Last week, while wandering through yet another “cloud” conversation and flagging unfamiliar terms to tackle, one came up over and over and over.

“Instance” is another everyday word that takes on a completely different meaning, when speaking with Software People. (Not unlike “edge,” to Distribution Network People.)

Here’s an example, from that set of notes: “What that means in terms of scaling is that you can deploy instances much more on-demand. So we were able to get instances scaled and deployed really fast, within a few seconds, and, as a result, all that new content too.”

If you were to look up what “instance” means in software terms, you’d immediately bump into an “object.” Not an object like your keys or anything you see near you right now, because the trouble with software is that it’s all pretty much invisible, unless you can see in code.

An “instance,” in this instance, is a glob of code. It’s typically a software application that no longer runs on its own special piece of hardware, and isn’t necessarily able to see or talk to other apps on other special pieces of hardware that are also mission-critical to whatever the purpose is.

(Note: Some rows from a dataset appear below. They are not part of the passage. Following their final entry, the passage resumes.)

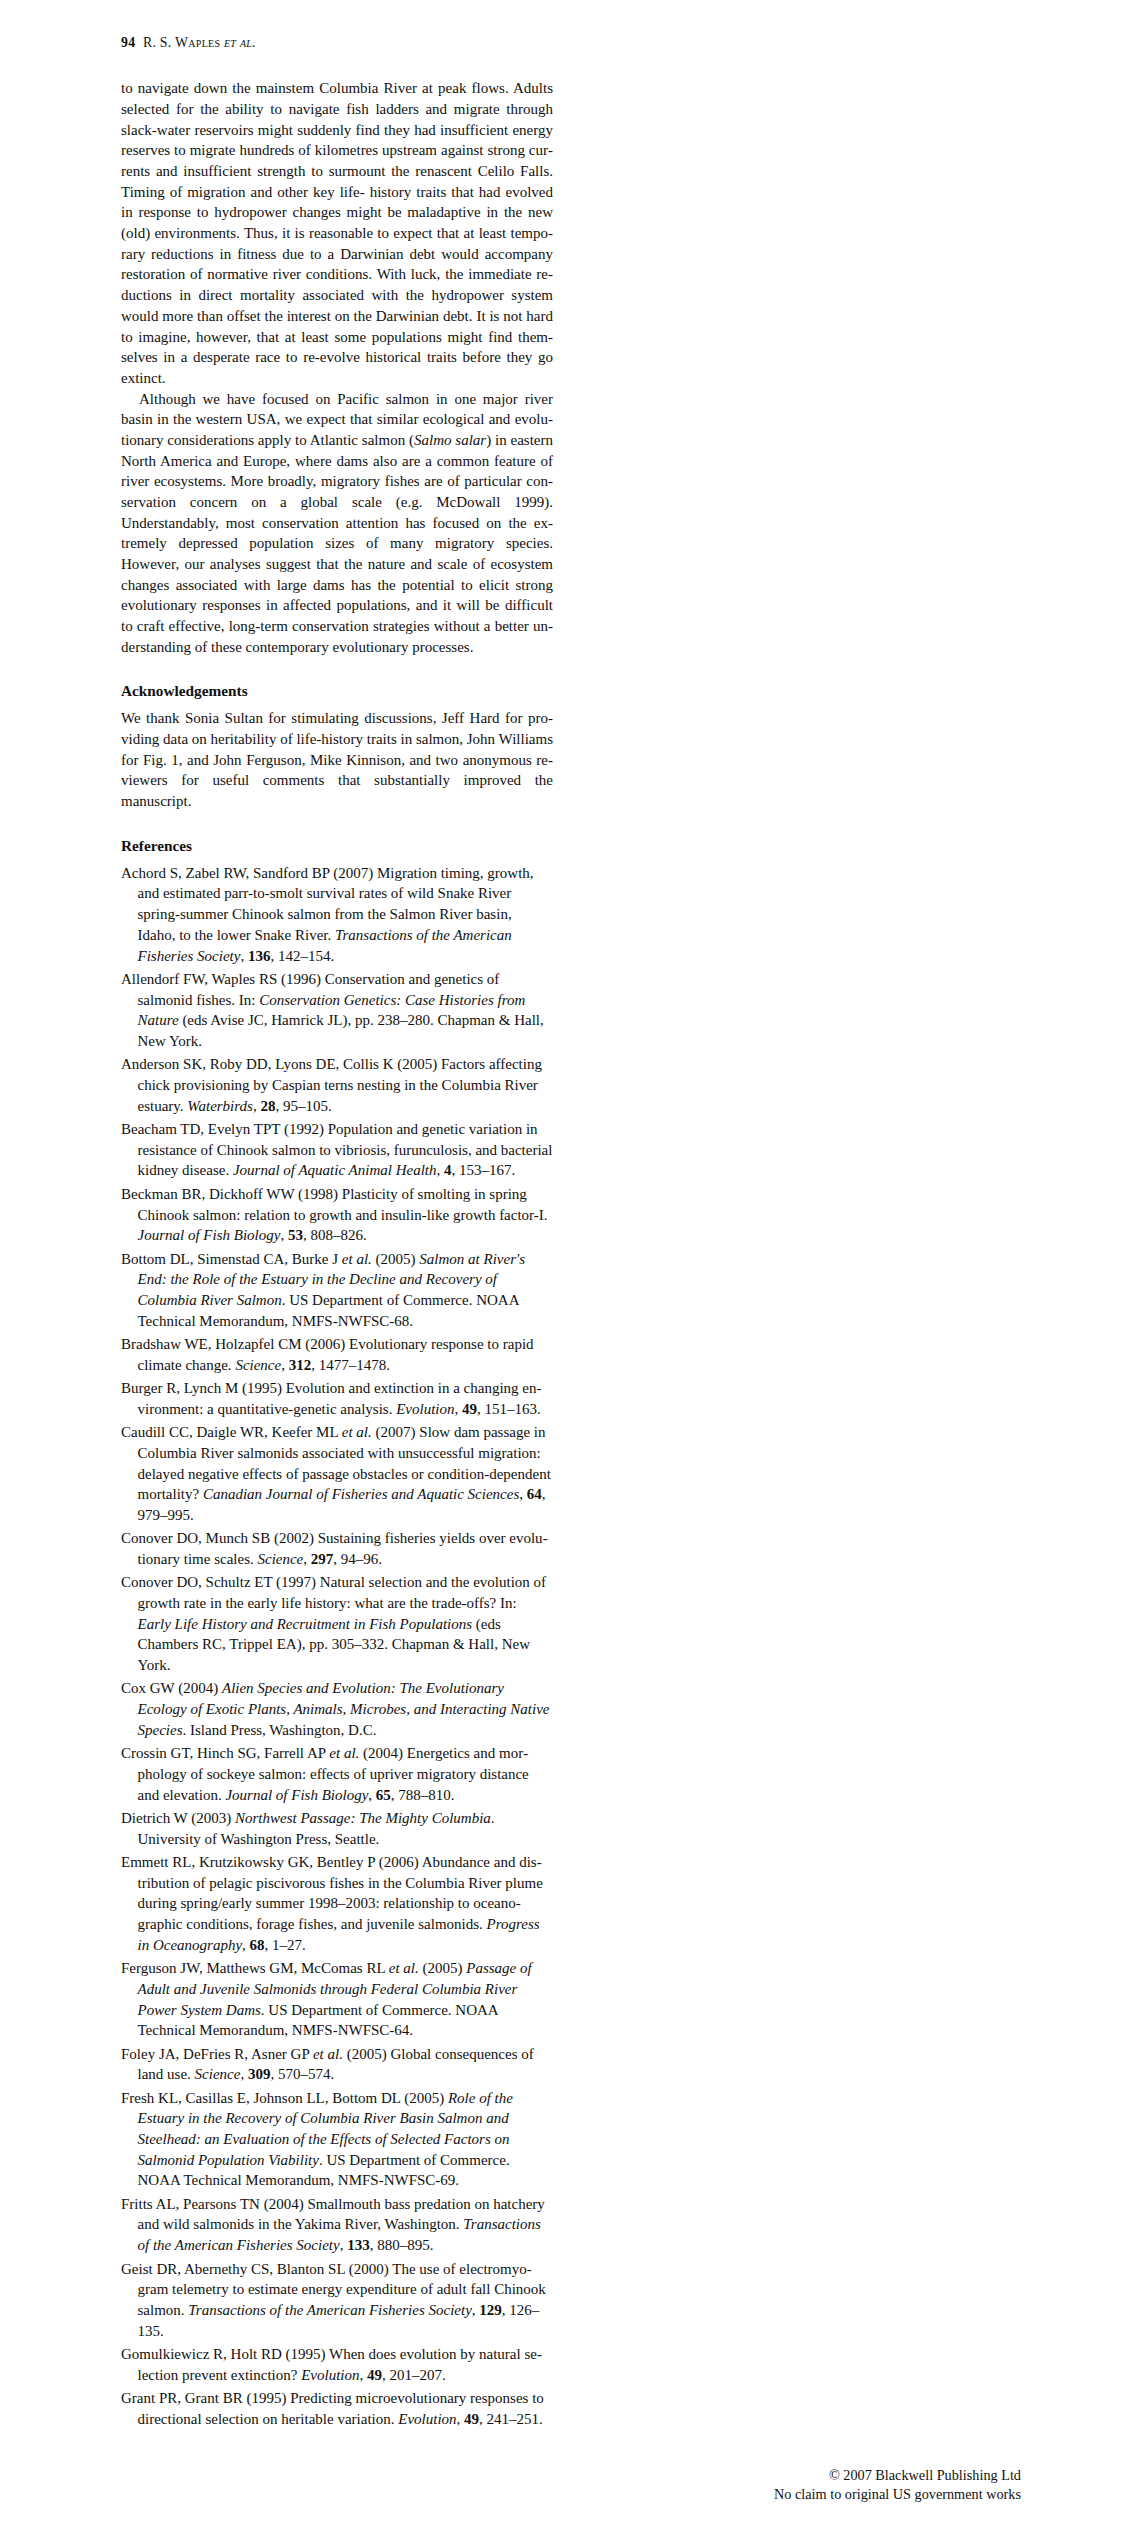94 R. S. Waples et al.
to navigate down the mainstem Columbia River at peak flows. Adults selected for the ability to navigate fish ladders and migrate through slack-water reservoirs might suddenly find they had insufficient energy reserves to migrate hundreds of kilometres upstream against strong currents and insufficient strength to surmount the renascent Celilo Falls. Timing of migration and other key life- history traits that had evolved in response to hydropower changes might be maladaptive in the new (old) environments. Thus, it is reasonable to expect that at least temporary reductions in fitness due to a Darwinian debt would accompany restoration of normative river conditions. With luck, the immediate reductions in direct mortality associated with the hydropower system would more than offset the interest on the Darwinian debt. It is not hard to imagine, however, that at least some populations might find themselves in a desperate race to re-evolve historical traits before they go extinct.
Although we have focused on Pacific salmon in one major river basin in the western USA, we expect that similar ecological and evolutionary considerations apply to Atlantic salmon (Salmo salar) in eastern North America and Europe, where dams also are a common feature of river ecosystems. More broadly, migratory fishes are of particular conservation concern on a global scale (e.g. McDowall 1999). Understandably, most conservation attention has focused on the extremely depressed population sizes of many migratory species. However, our analyses suggest that the nature and scale of ecosystem changes associated with large dams has the potential to elicit strong evolutionary responses in affected populations, and it will be difficult to craft effective, long-term conservation strategies without a better understanding of these contemporary evolutionary processes.
Acknowledgements
We thank Sonia Sultan for stimulating discussions, Jeff Hard for providing data on heritability of life-history traits in salmon, John Williams for Fig. 1, and John Ferguson, Mike Kinnison, and two anonymous reviewers for useful comments that substantially improved the manuscript.
References
Achord S, Zabel RW, Sandford BP (2007) Migration timing, growth, and estimated parr-to-smolt survival rates of wild Snake River spring-summer Chinook salmon from the Salmon River basin, Idaho, to the lower Snake River. Transactions of the American Fisheries Society, 136, 142–154.
Allendorf FW, Waples RS (1996) Conservation and genetics of salmonid fishes. In: Conservation Genetics: Case Histories from Nature (eds Avise JC, Hamrick JL), pp. 238–280. Chapman & Hall, New York.
Anderson SK, Roby DD, Lyons DE, Collis K (2005) Factors affecting chick provisioning by Caspian terns nesting in the Columbia River estuary. Waterbirds, 28, 95–105.
Beacham TD, Evelyn TPT (1992) Population and genetic variation in resistance of Chinook salmon to vibriosis, furunculosis, and bacterial kidney disease. Journal of Aquatic Animal Health, 4, 153–167.
Beckman BR, Dickhoff WW (1998) Plasticity of smolting in spring Chinook salmon: relation to growth and insulin-like growth factor-I. Journal of Fish Biology, 53, 808–826.
Bottom DL, Simenstad CA, Burke J et al. (2005) Salmon at River's End: the Role of the Estuary in the Decline and Recovery of Columbia River Salmon. US Department of Commerce. NOAA Technical Memorandum, NMFS-NWFSC-68.
Bradshaw WE, Holzapfel CM (2006) Evolutionary response to rapid climate change. Science, 312, 1477–1478.
Burger R, Lynch M (1995) Evolution and extinction in a changing environment: a quantitative-genetic analysis. Evolution, 49, 151–163.
Caudill CC, Daigle WR, Keefer ML et al. (2007) Slow dam passage in Columbia River salmonids associated with unsuccessful migration: delayed negative effects of passage obstacles or condition-dependent mortality? Canadian Journal of Fisheries and Aquatic Sciences, 64, 979–995.
Conover DO, Munch SB (2002) Sustaining fisheries yields over evolutionary time scales. Science, 297, 94–96.
Conover DO, Schultz ET (1997) Natural selection and the evolution of growth rate in the early life history: what are the trade-offs? In: Early Life History and Recruitment in Fish Populations (eds Chambers RC, Trippel EA), pp. 305–332. Chapman & Hall, New York.
Cox GW (2004) Alien Species and Evolution: The Evolutionary Ecology of Exotic Plants, Animals, Microbes, and Interacting Native Species. Island Press, Washington, D.C.
Crossin GT, Hinch SG, Farrell AP et al. (2004) Energetics and morphology of sockeye salmon: effects of upriver migratory distance and elevation. Journal of Fish Biology, 65, 788–810.
Dietrich W (2003) Northwest Passage: The Mighty Columbia. University of Washington Press, Seattle.
Emmett RL, Krutzikowsky GK, Bentley P (2006) Abundance and distribution of pelagic piscivorous fishes in the Columbia River plume during spring/early summer 1998–2003: relationship to oceanographic conditions, forage fishes, and juvenile salmonids. Progress in Oceanography, 68, 1–27.
Ferguson JW, Matthews GM, McComas RL et al. (2005) Passage of Adult and Juvenile Salmonids through Federal Columbia River Power System Dams. US Department of Commerce. NOAA Technical Memorandum, NMFS-NWFSC-64.
Foley JA, DeFries R, Asner GP et al. (2005) Global consequences of land use. Science, 309, 570–574.
Fresh KL, Casillas E, Johnson LL, Bottom DL (2005) Role of the Estuary in the Recovery of Columbia River Basin Salmon and Steelhead: an Evaluation of the Effects of Selected Factors on Salmonid Population Viability. US Department of Commerce. NOAA Technical Memorandum, NMFS-NWFSC-69.
Fritts AL, Pearsons TN (2004) Smallmouth bass predation on hatchery and wild salmonids in the Yakima River, Washington. Transactions of the American Fisheries Society, 133, 880–895.
Geist DR, Abernethy CS, Blanton SL (2000) The use of electromyogram telemetry to estimate energy expenditure of adult fall Chinook salmon. Transactions of the American Fisheries Society, 129, 126–135.
Gomulkiewicz R, Holt RD (1995) When does evolution by natural selection prevent extinction? Evolution, 49, 201–207.
Grant PR, Grant BR (1995) Predicting microevolutionary responses to directional selection on heritable variation. Evolution, 49, 241–251.
© 2007 Blackwell Publishing Ltd
No claim to original US government works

In this case, the purpose is the sending of video — linear, on-demand, over the top, under the bottom, whatever — to the screen that wants to display it. And the “instance,” or “object,” is software speak for making that app run on general-purpose servers, instead of vendor-specific gear.

Let’s say the app’s purpose is ingesting and storing content. Instead of the “old way” of ingesting — either pulling it down from a satellite or off of a backbone fiber, then pouring it into a purpose-built, probably proprietary storage server — the “cloud” way is to treat assets as “instances,” which can be cloned nearly instantaneously.

The benefit: finding and using storage space, quickly and efficiently. One of the good things about cloud — video or otherwise — is that it upends the (prior) need to submit a requisition for more storage, then wait four weeks, then order it, install it, and activate it.

That way is particularly snarly for those unexpected “surge moments.” In the world of IP, the peak metric item isn’t the Super Bowl. It’s the FIFA World Cup. When suddenly 6 millions of people want something, in IP, it’s critical to be able to spin up computing, storage and connectivity resources, really fast. For instance.